On leaving hospital Rae is re-acquainted with her school friend Chloe. She is Rae’s antithesis: conventionally pretty, conventionally popular and conventionally dressed. Through her, Rae meets a group of friends who don’t see Rae’s madness or fatness, but the vulnerable charm and rude eloquence we the viewer sees. As with all good shows, the secondary characters are pivotal to the programme’s success, and Mad Fat has them in spades. Chloe, mentioned earlier, is not the vacuous princess her appearance implies: she is vulnerability incarnate, concealing the pretty woman fear of being a woman of no importance. Archie is a homosexual in the 1990’s – an era of lad culture. His cowardly attempts to ‘out’ himself, although humorous, are played with an underlying sadness, recognising how society manacled gay men and women. And then there’s Finn, the apple of Rae’s eye; the man she wants to bite into, chew up and swallow whole- including the pips. (“His arse is so beautiful, sometimes I have to stop myself from crying when I look at it.”) Rae, overweight in body, underfed in confidence, is stuck in the “friends zone” with Finn, an intermediate state of limbo she longs to swap for sex heaven.  Her caustic response to this is both hilariously and horrifyingly relatable to anyone who has ever said ‘I love you’ in their head and not had the other person say it back.

The gang.



Over the three seasons, the course of true friendship never does run smooth as typical teenage infighting threatens to capsize hard earned camaraderie. Unlike the ephemeral relationships of Made In Chelsea though, wounds are licked, pints are raised and order is soon restored.

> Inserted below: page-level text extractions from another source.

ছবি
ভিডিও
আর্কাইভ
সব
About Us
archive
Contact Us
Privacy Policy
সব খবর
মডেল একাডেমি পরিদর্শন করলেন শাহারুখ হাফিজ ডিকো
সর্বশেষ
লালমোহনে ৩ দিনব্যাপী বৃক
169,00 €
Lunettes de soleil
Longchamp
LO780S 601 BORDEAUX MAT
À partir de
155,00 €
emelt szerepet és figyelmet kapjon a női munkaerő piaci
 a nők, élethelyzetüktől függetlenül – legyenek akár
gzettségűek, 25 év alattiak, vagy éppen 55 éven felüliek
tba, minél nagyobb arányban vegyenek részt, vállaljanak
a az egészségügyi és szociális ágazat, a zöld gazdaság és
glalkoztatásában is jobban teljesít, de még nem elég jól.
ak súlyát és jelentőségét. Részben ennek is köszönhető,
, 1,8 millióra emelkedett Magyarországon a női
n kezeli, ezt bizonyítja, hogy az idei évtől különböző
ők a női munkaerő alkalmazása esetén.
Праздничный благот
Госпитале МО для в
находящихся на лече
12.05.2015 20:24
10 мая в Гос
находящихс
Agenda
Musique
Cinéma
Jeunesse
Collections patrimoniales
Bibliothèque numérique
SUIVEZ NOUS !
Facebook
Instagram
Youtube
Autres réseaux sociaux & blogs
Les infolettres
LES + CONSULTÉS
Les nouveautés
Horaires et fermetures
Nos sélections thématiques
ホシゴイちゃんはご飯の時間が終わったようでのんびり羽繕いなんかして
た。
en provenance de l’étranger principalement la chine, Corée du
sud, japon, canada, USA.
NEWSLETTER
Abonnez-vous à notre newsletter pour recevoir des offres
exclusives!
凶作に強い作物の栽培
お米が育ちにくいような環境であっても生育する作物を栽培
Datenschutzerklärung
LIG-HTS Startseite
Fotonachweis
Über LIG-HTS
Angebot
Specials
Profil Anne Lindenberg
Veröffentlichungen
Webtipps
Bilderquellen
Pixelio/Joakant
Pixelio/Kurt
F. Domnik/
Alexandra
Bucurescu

As a secondary school teacher, My Mad Fat Diary is the kind of programme I wish students were watching. In an age where the ‘self’ is promoted through profiles, ‘selfies’ and (cough) blogs, we can sometimes spend too much time looking in rather than out at what’s around us. Mad Fat is a celebration of interdependence, of how our friends can make us stronger, happier and healthier. I’ll be very sad to see it go.

The whole of 'My Mad Fat Diary' is available on demand at All 4.